Please print each of the items below verbatim, with no changes.

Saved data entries
::::

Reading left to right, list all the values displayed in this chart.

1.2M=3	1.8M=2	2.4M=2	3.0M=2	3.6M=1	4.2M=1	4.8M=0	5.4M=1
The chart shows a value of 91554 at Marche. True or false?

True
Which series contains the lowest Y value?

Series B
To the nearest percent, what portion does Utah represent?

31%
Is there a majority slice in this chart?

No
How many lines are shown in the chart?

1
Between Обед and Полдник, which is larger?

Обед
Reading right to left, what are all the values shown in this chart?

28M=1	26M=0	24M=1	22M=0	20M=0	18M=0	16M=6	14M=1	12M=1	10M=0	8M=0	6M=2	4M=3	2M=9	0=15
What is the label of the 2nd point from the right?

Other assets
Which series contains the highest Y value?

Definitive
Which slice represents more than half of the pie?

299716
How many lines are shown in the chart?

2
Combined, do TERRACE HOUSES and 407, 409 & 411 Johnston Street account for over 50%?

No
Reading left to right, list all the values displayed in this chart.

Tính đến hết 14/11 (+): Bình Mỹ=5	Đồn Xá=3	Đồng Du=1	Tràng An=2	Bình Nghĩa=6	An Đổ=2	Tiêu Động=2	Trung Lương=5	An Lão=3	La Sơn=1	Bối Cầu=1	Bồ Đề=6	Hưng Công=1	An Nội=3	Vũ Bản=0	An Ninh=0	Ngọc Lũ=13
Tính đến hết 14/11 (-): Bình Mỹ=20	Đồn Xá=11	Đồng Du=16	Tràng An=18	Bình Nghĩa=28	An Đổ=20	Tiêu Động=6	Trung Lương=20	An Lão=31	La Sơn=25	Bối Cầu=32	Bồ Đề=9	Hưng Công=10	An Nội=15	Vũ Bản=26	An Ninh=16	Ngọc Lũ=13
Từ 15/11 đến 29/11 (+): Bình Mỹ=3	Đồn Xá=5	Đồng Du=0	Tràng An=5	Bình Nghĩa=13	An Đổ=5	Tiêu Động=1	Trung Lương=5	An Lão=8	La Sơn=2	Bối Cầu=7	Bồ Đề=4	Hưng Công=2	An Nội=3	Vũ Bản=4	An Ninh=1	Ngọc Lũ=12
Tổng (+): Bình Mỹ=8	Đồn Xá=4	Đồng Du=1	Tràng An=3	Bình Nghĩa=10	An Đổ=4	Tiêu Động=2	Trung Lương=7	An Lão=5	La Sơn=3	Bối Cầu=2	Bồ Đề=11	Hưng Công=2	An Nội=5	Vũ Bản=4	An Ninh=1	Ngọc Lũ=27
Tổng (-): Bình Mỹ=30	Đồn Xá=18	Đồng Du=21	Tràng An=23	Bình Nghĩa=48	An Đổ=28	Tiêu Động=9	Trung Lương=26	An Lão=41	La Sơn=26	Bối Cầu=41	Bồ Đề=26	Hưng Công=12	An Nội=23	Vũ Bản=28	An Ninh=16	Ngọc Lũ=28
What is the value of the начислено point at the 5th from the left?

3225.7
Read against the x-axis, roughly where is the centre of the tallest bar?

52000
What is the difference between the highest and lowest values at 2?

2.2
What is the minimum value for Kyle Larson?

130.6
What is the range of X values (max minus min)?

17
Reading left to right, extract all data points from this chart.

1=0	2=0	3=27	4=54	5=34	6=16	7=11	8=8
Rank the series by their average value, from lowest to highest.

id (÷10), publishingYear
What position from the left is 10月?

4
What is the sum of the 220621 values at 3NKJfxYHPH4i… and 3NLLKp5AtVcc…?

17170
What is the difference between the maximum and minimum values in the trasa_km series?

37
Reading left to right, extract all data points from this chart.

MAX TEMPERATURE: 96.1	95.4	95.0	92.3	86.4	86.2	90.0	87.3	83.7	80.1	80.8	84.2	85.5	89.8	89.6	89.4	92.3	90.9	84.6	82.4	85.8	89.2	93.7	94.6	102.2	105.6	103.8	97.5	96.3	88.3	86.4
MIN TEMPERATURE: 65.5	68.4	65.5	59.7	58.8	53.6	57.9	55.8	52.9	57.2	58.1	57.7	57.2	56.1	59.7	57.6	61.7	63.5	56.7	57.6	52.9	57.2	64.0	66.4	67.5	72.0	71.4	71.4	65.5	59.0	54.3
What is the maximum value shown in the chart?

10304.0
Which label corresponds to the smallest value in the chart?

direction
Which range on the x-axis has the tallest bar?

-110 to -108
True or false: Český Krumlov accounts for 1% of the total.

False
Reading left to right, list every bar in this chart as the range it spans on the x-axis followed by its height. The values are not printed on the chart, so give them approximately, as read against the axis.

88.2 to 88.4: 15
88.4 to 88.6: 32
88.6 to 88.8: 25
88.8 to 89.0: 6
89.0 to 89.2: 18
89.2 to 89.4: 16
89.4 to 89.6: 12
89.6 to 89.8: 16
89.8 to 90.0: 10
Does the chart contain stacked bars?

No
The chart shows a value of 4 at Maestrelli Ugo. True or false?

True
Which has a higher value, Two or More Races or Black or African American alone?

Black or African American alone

::::

*Exercise solution*:
Reading left to right, list all the values displayed in this chart.

1.2M=3	1.8M=2	2.4M=2	3.0M=2	3.6M=1	4.2M=1	4.8M=0	5.4M=1
The chart shows a value of 91554 at Marche. True or false?

True
Which series contains the lowest Y value?

Series B
To the nearest percent, what portion does Utah represent?

31%
Is there a majority slice in this chart?

No
How many lines are shown in the chart?

1
Between Обед and Полдник, which is larger?

Обед
Reading right to left, what are all the values shown in this chart?

28M=1	26M=0	24M=1	22M=0	20M=0	18M=0	16M=6	14M=1	12M=1	10M=0	8M=0	6M=2	4M=3	2M=9	0=15
What is the label of the 2nd point from the right?

Other assets
Which series contains the highest Y value?

Definitive
Which slice represents more than half of the pie?

299716
How many lines are shown in the chart?

2
Combined, do TERRACE HOUSES and 407, 409 & 411 Johnston Street account for over 50%?

No
Reading left to right, list all the values displayed in this chart.

Tính đến hết 14/11 (+): Bình Mỹ=5	Đồn Xá=3	Đồng Du=1	Tràng An=2	Bình Nghĩa=6	An Đổ=2	Tiêu Động=2	Trung Lương=5	An Lão=3	La Sơn=1	Bối Cầu=1	Bồ Đề=6	Hưng Công=1	An Nội=3	Vũ Bản=0	An Ninh=0	Ngọc Lũ=13
Tính đến hết 14/11 (-): Bình Mỹ=20	Đồn Xá=11	Đồng Du=16	Tràng An=18	Bình Nghĩa=28	An Đổ=20	Tiêu Động=6	Trung Lương=20	An Lão=31	La Sơn=25	Bối Cầu=32	Bồ Đề=9	Hưng Công=10	An Nội=15	Vũ Bản=26	An Ninh=16	Ngọc Lũ=13
Từ 15/11 đến 29/11 (+): Bình Mỹ=3	Đồn Xá=5	Đồng Du=0	Tràng An=5	Bình Nghĩa=13	An Đổ=5	Tiêu Động=1	Trung Lương=5	An Lão=8	La Sơn=2	Bối Cầu=7	Bồ Đề=4	Hưng Công=2	An Nội=3	Vũ Bản=4	An Ninh=1	Ngọc Lũ=12
Tổng (+): Bình Mỹ=8	Đồn Xá=4	Đồng Du=1	Tràng An=3	Bình Nghĩa=10	An Đổ=4	Tiêu Động=2	Trung Lương=7	An Lão=5	La Sơn=3	Bối Cầu=2	Bồ Đề=11	Hưng Công=2	An Nội=5	Vũ Bản=4	An Ninh=1	Ngọc Lũ=27
Tổng (-): Bình Mỹ=30	Đồn Xá=18	Đồng Du=21	Tràng An=23	Bình Nghĩa=48	An Đổ=28	Tiêu Động=9	Trung Lương=26	An Lão=41	La Sơn=26	Bối Cầu=41	Bồ Đề=26	Hưng Công=12	An Nội=23	Vũ Bản=28	An Ninh=16	Ngọc Lũ=28
What is the value of the начислено point at the 5th from the left?

3225.7
Read against the x-axis, roughly where is the centre of the tallest bar?

52000
What is the difference between the highest and lowest values at 2?

2.2
What is the minimum value for Kyle Larson?

130.6
What is the range of X values (max minus min)?

17
Reading left to right, extract all data points from this chart.

1=0	2=0	3=27	4=54	5=34	6=16	7=11	8=8
Rank the series by their average value, from lowest to highest.

id (÷10), publishingYear
What position from the left is 10月?

4
What is the sum of the 220621 values at 3NKJfxYHPH4i… and 3NLLKp5AtVcc…?

17170
What is the difference between the maximum and minimum values in the trasa_km series?

37
Reading left to right, extract all data points from this chart.

MAX TEMPERATURE: 96.1	95.4	95.0	92.3	86.4	86.2	90.0	87.3	83.7	80.1	80.8	84.2	85.5	89.8	89.6	89.4	92.3	90.9	84.6	82.4	85.8	89.2	93.7	94.6	102.2	105.6	103.8	97.5	96.3	88.3	86.4
MIN TEMPERATURE: 65.5	68.4	65.5	59.7	58.8	53.6	57.9	55.8	52.9	57.2	58.1	57.7	57.2	56.1	59.7	57.6	61.7	63.5	56.7	57.6	52.9	57.2	64.0	66.4	67.5	72.0	71.4	71.4	65.5	59.0	54.3
What is the maximum value shown in the chart?

10304.0
Which label corresponds to the smallest value in the chart?

direction
Which range on the x-axis has the tallest bar?

-110 to -108
True or false: Český Krumlov accounts for 1% of the total.

False
Reading left to right, list every bar in this chart as the range it spans on the x-axis followed by its height. The values are not printed on the chart, so give them approximately, as read against the axis.

88.2 to 88.4: 15
88.4 to 88.6: 32
88.6 to 88.8: 25
88.8 to 89.0: 6
89.0 to 89.2: 18
89.2 to 89.4: 16
89.4 to 89.6: 12
89.6 to 89.8: 16
89.8 to 90.0: 10
Does the chart contain stacked bars?

No
The chart shows a value of 4 at Maestrelli Ugo. True or false?

True
Which has a higher value, Two or More Races or Black or African American alone?

Black or African American alone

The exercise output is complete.